## Task goal
Go on with the Swift MainActor passage from its final sentence, writing in the same technical voice.

## Document passage
..........

At this point, we’ve covered everything we needed regarding async/await in Swift, but there’s still one thing we still need to cover regarding iOS development specifically. Where’s the main thread in all of this?
We’ve talked a lot about the new thread pool and how executors interact with them, but iOS developers will know that UI work always needs to run in the main thread. How can you do that if the cooperative thread pool has no concept of a “main” thread?
In Swift, this is where the ability to build custom executors that we’ve seen at the beginning of the article comes into play. Swift’s standard library ships a type called MainActor, which as the name implies, is a special type of actor that synchronizes all of its jobs to the main thread:
@globalActor public final actor MainActor: GlobalActor {
public static let shared = MainActor()
public nonisolated var unownedExecutor: UnownedSerialExecutor {
return UnownedSerialExecutor(Builtin.buildMainActorExecutorRef())
}
public nonisolated func enqueue(_ job: UnownedJob) {
_enqueueOnMain(job)
}
}
The MainActor achieves this by overriding the default unownedExecutor with a custom Builtin.buildMainActorExecutorRef() one. Since we’re telling Swift that we don’t want to use the default serial executor for this actor, this will deep down cause the Swift runtime to call the MainActor’s custom-defined enqueue method instead.
In the case of MainActor, the call to _enqueueOnMain will cause the job to be forwarded to the global concurrent executor as usual, but this time via a special function that causes the job to be submitted to GCD’s main queue instead of the cooperative thread pool.

..........

## Information provided
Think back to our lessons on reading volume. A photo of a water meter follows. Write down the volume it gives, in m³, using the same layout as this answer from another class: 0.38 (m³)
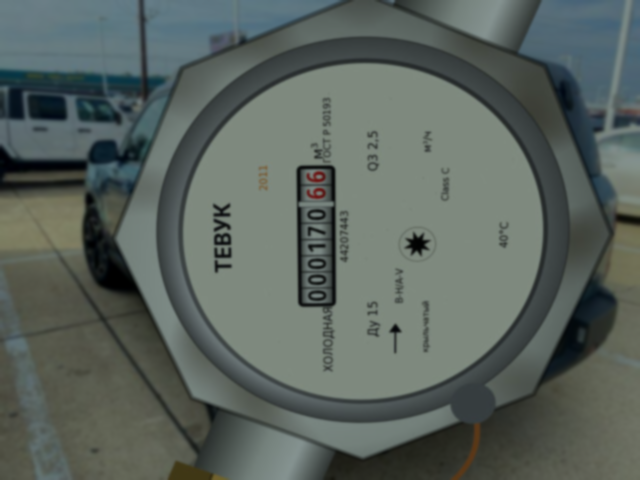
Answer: 170.66 (m³)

..........

## Written answer
// The function where “regular” async/await jobs ends up in
static void swift_task_enqueueGlobalImpl(Job *job) {
auto queue = getCooperativeThreadPool();
dispatchEnqueue(queue, job);
}
// The function where MainActor jobs ends up in
static void swift_task_enqueueMainExecutorImpl(Job *job) {
auto mainQueue = dispatch_get_main_queue();
dispatchEnqueue(mainQueue, job);
}
In other words, code executed by the main actor is essentially the same thing as calling DispatchQueue.main.async, although not literally the same due to two facts that we have already covered: the fact that the Swift runtime uses a “special” version of DispatchQueue.async to submit its jobs, and the fact the dispatch will technically not happen if we’re already inside the main thread (MainActor’s “execution context”).
// What you write:
Task {
await myMainActorMethod()
}
// What (sort of) actually happens:
// (Actual behavior explained above)
Task {
DispatchQueue.main.async {
myMainActorMethod()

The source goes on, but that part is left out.